Instead of the usual Cold Open, the show began with the Monologue, in which Rudd was "officially" welcomed into the Five-Timers Club. It seems Hanks was flown out to cameo during this segment, and since he was here and is a longtime friend of SNL who often pops up during difficult moments, he decided to help out. But the highlight here was a perfect taped message from "Famous Steve Martin" and finger-dipping Martin Short.

Kate McKinnon and Aidy Bryant joined Rudd for HomeGoods, the very good first pre-taped segment, which was a holiday commercial for the store that turned into a plea for grandchildren.
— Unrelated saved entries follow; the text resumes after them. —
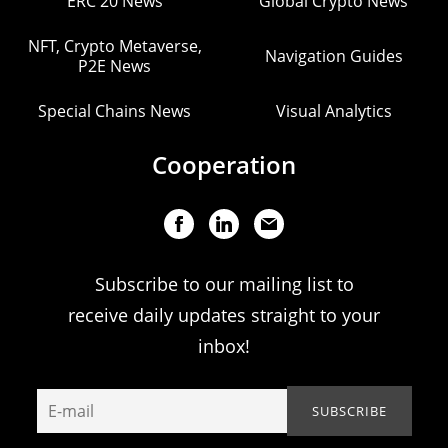
ERC 20 News
Global Crypto News
NFT, Crypto Metaverse,
Navigation Guides
P2E News
Special Chains News
Visual Analytics
Cooperation
Subscribe to our mailing list to
receive daily updates straight to your
inbox!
I'm not the biggest fan of Pete Davidson on the show—he's not good at impressions, he tends to wink at the camera a bit too much, and I generally feel he shines the more he is himself, like during his Weekend Update segments—but An Evening With Pete Davidson was one of my favorite things he's ever done on SNL. It's a holiday-themed Raging Bull parody in which Davidson works as a lounge act in 2054 with a robotic Colin Jost.

The third and last brand new pre-taped segment was the extremely weird, somewhat grating, and ultimately pretty damn funny The Christmas Socks, in which Rudd sings a song about the titular socks with a boy (played by Kyle Mooney) that goes on way too long. But hey, at least TJ Rocks (played by Charli XCX) is home again.

If you recall the At Home episodes from last year, Weekend Update without an audience to bounce off of is very strange, but Rudd, Hanks and Thompson did their best to provide a laugh track to Fey and Che's jokes (also, Fey and Che just sounds nice together). It was an incredibly lofi setup: no desk, no chairs, no suits, just the two comedians reading jokes while sitting on the edge of the stage. But it was pretty great seeing Fey back in her element.

So that was it in terms of new material (it does frustrate me that they didn't air the two very good cut-for-time sketches from last week, Angelo's Christmas and Please Don't Destroy-Future Selves). The rest of the episode was a grab bag of SNL holiday sketches that included a few classics (Dick In A Box, Christmastime For The Jews), and some totally random ones that were clearly personal favorites of the people there (The Global Warming Christmas Special, Santa & The Elves, Now That's What I Call Christmas).

Not all those sketches are online, but the two that really brought me a lot of joy was the aforementioned Christmastime For The Jews, an animated Rankin/Bass-style sketch with a brilliant Phil Spector-esque parody (sung by Darlene Love!). And the other was Steve Martin's Holiday Wish, which is just a perfect two-and-a-half minute monologue.

That's it for 2021! No hosts or musical guests have been announced for January yet, and it's unclear whether the show will take a few extra weeks to come back with this latest surge going on. But it will be back eventually, and hopefully we all will be too.